ITV’s Victoria Wood tribute.

Killer Women With Piers Morgan, by a mile his best TV work.

Eighty-four-year-old David Forest’s never-ending bus driver song, on BGT.

The bemused tumbleweed that greeted Tonight at the London Palladium’s mystery celebrity guest Joey Essex.

Eurovision’s thrilling new voting system, Graham Norton’s commentary and Swedish hosts Petra Mede and Mans Zelmerlow’s phenomenal Love Love Peace Peace lampoon song “with a man in a hamster wheel”.

And TLC’s My Fat Saved My Life telling how four people avoided certain death because they’re chubbers, including a bloke whose obesity cushioned a 17th-storey hotel fall. That’s my excuse and I’m sticking to it. (Reclines sofa, eats crisps.)

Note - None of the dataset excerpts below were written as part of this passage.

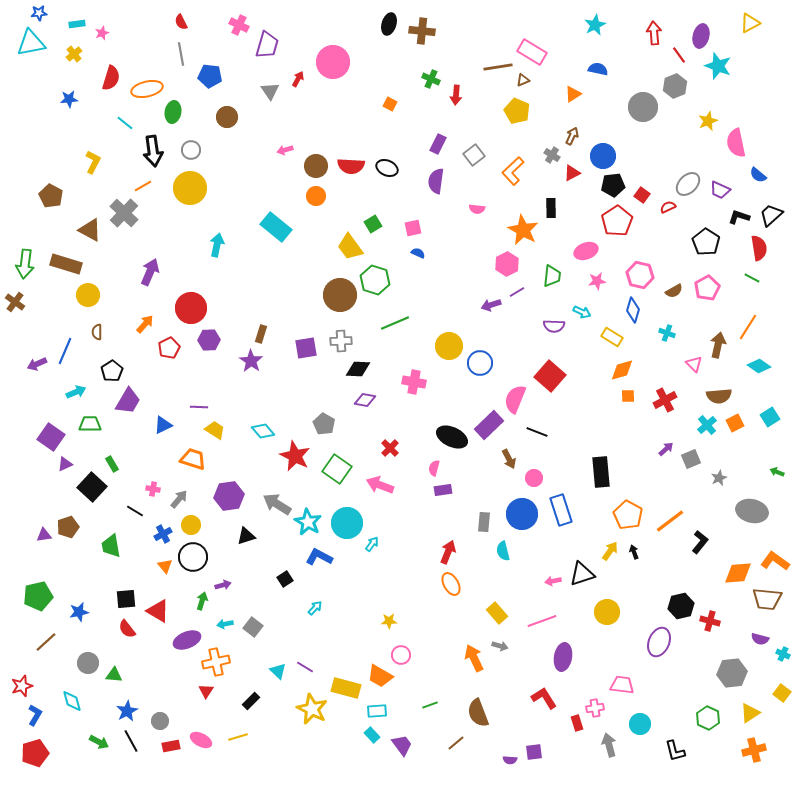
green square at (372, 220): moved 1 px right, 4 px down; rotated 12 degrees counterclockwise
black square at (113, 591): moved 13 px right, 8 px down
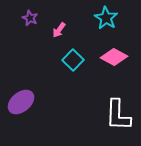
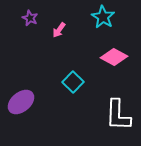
cyan star: moved 3 px left, 1 px up
cyan square: moved 22 px down
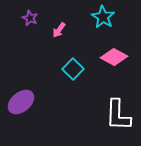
cyan square: moved 13 px up
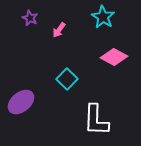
cyan square: moved 6 px left, 10 px down
white L-shape: moved 22 px left, 5 px down
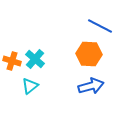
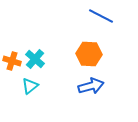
blue line: moved 1 px right, 10 px up
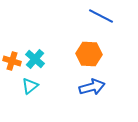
blue arrow: moved 1 px right, 1 px down
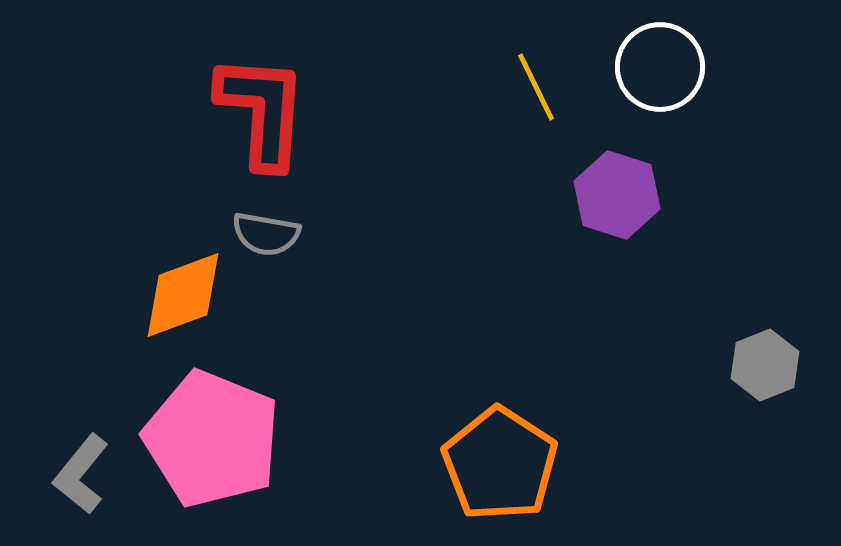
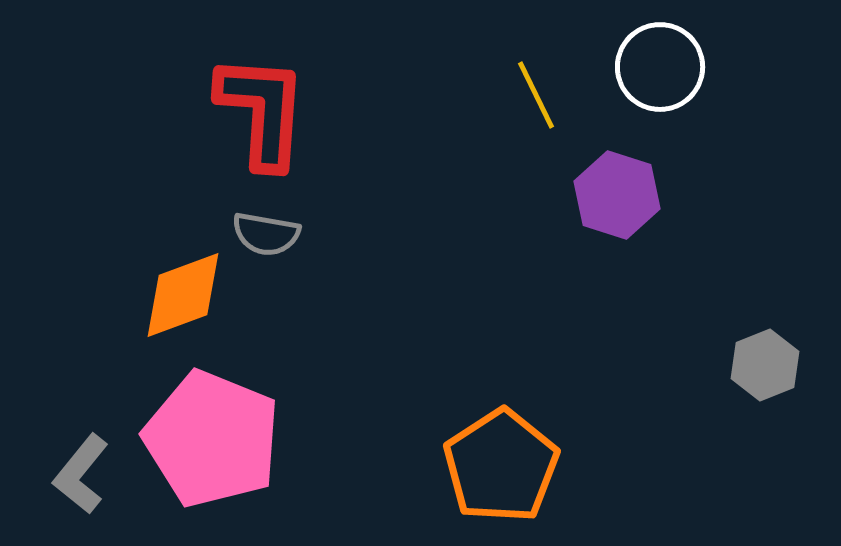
yellow line: moved 8 px down
orange pentagon: moved 1 px right, 2 px down; rotated 6 degrees clockwise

BGT running out of steam two audition shows too early.

The deaf UK jury awarding Eurovision’s worst song, by Georgia, 12 points, and the bizarre, unexplained insertion of an ITV sitcom Vicious sketch Up Late With Rylan truly setting the TV agenda with the question: “Can Ferne McCann fit 15 marshmallows in her gob while saying ‘chubby bunny’?”

C4’s Eating Well With Helmsley + Helmsley making a “full monty English breakfast with all your usual suspects — eggs, bacon, mushrooms…” spinach and asparagus. (Sacrilege.) And ITV’s baffling, 150-minute Queen’s 90th Birthday Celebration with “120 Omani bagpipers, 900 horses, 24 Shetland ponies and one regimental goat”. Though don’t let Camilla hear you calling her that.